This ticket has been raised in response to the HELP forum topic "(encoding) french accent"
The Windows version of POPFile is happy to add (and remove) accented STOPWORDS via the ADVANCED page in the UI but the equivalent Ubuntu version refuses to accept these words and displays this error message:
Ignored words can only contain alphanumeric, ., _, -, or @ characters
Tested this using the word 'école' with POPFile 1.0.1 on Ubuntu 9.04 (32-bit) and Windows 7 (64-bit). The Windows version of POPFile 1.1.1 also accepts accented STOPWORDS (on Windows 7 64-bit).
The Windows and Ubuntu versions use the same code to check if the stopword is valid but seem to get different results (see WordMangle.pm for the 1.0.1 release; the 1.1.1 release uses similar code)

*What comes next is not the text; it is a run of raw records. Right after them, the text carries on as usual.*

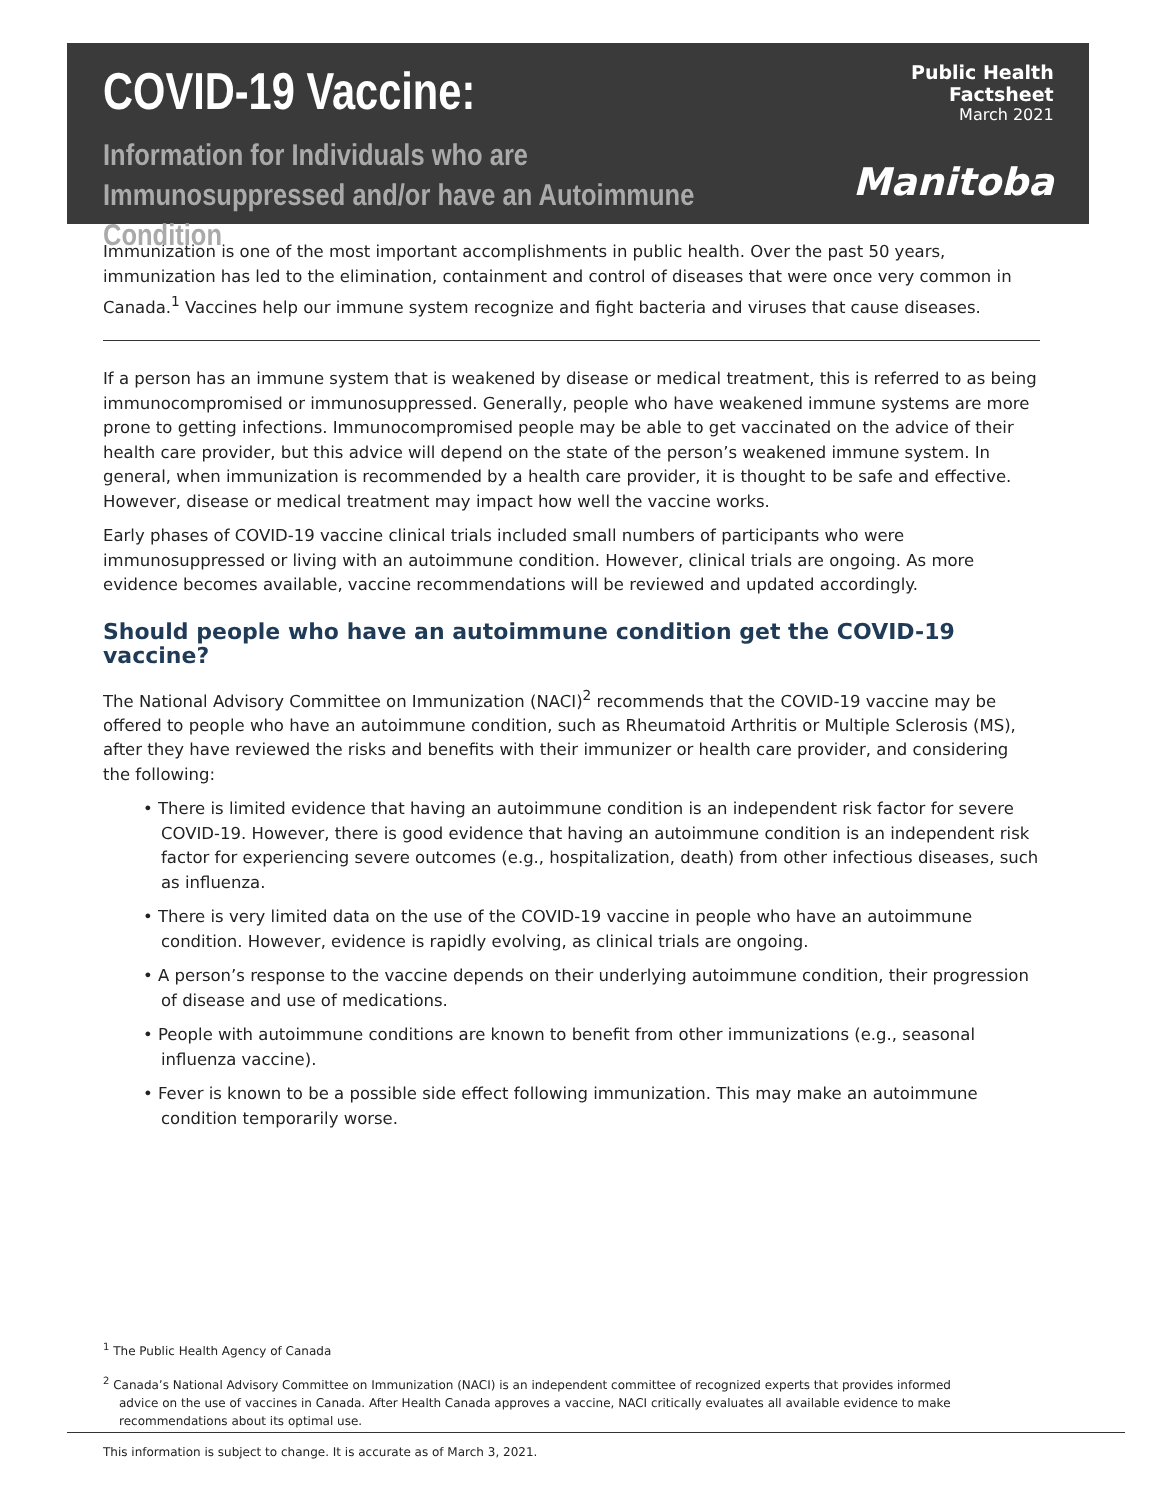COVID-19 Vaccine:
Information for Individuals who are Immunosuppressed and/or have an Autoimmune Condition
Public Health Factsheet
March 2021
Manitoba
Immunization is one of the most important accomplishments in public health. Over the past 50 years, immunization has led to the elimination, containment and control of diseases that were once very common in Canada.<sup>1</sup> Vaccines help our immune system recognize and fight bacteria and viruses that cause diseases.
If a person has an immune system that is weakened by disease or medical treatment, this is referred to as being immunocompromised or immunosuppressed. Generally, people who have weakened immune systems are more prone to getting infections. Immunocompromised people may be able to get vaccinated on the advice of their health care provider, but this advice will depend on the state of the person’s weakened immune system. In general, when immunization is recommended by a health care provider, it is thought to be safe and effective. However, disease or medical treatment may impact how well the vaccine works.
Early phases of COVID-19 vaccine clinical trials included small numbers of participants who were immunosuppressed or living with an autoimmune condition. However, clinical trials are ongoing. As more evidence becomes available, vaccine recommendations will be reviewed and updated accordingly.
Should people who have an autoimmune condition get the COVID-19 vaccine?
The National Advisory Committee on Immunization (NACI)<sup>2</sup> recommends that the COVID-19 vaccine may be offered to people who have an autoimmune condition, such as Rheumatoid Arthritis or Multiple Sclerosis (MS), after they have reviewed the risks and benefits with their immunizer or health care provider, and considering the following:
• There is limited evidence that having an autoimmune condition is an independent risk factor for severe COVID-19. However, there is good evidence that having an autoimmune condition is an independent risk factor for experiencing severe outcomes (e.g., hospitalization, death) from other infectious diseases, such as influenza.
• There is very limited data on the use of the COVID-19 vaccine in people who have an autoimmune condition. However, evidence is rapidly evolving, as clinical trials are ongoing.
• A person’s response to the vaccine depends on their underlying autoimmune condition, their progression of disease and use of medications.
• People with autoimmune conditions are known to benefit from other immunizations (e.g., seasonal influenza vaccine).
• Fever is known to be a possible side effect following immunization. This may make an autoimmune condition temporarily worse.
<sup>1</sup> The Public Health Agency of Canada
<sup>2</sup> Canada’s National Advisory Committee on Immunization (NACI) is an independent committee of recognized experts that provides informed advice on the use of vaccines in Canada. After Health Canada approves a vaccine, NACI critically evaluates all available evidence to make recommendations about its optimal use.
This information is subject to change. It is accurate as of March 3, 2021.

When I examined the wordlists for my 'spam' bucket using the Windows version of POPFile 1.1.1 the index included several accented characters, such as á à â ä ã and å. However when I displayed the word list for one of these accented letters the UI showed words which did not start with the selected letter:
Word Table for spam
é ìçá 16 ëçá 5 ñãè 4 óçð 4 ýèïö 4 ààààüà 3
ààÿûð 3 ðóáëåé 3 ïßàƒ 3 õëø 3 þïµí 3 ÿâa 3
ÿÿÿ 3 ÿÿÿÿÿ 3 âèá 2 æèá 2 àupx 2 ðãëÿo 2
(My corpus is about 5 years old now and is the result of updates from many versions of POPFile so it is not really surprising that the wordlists are in a mess. Perhaps I need to start from scratch again?)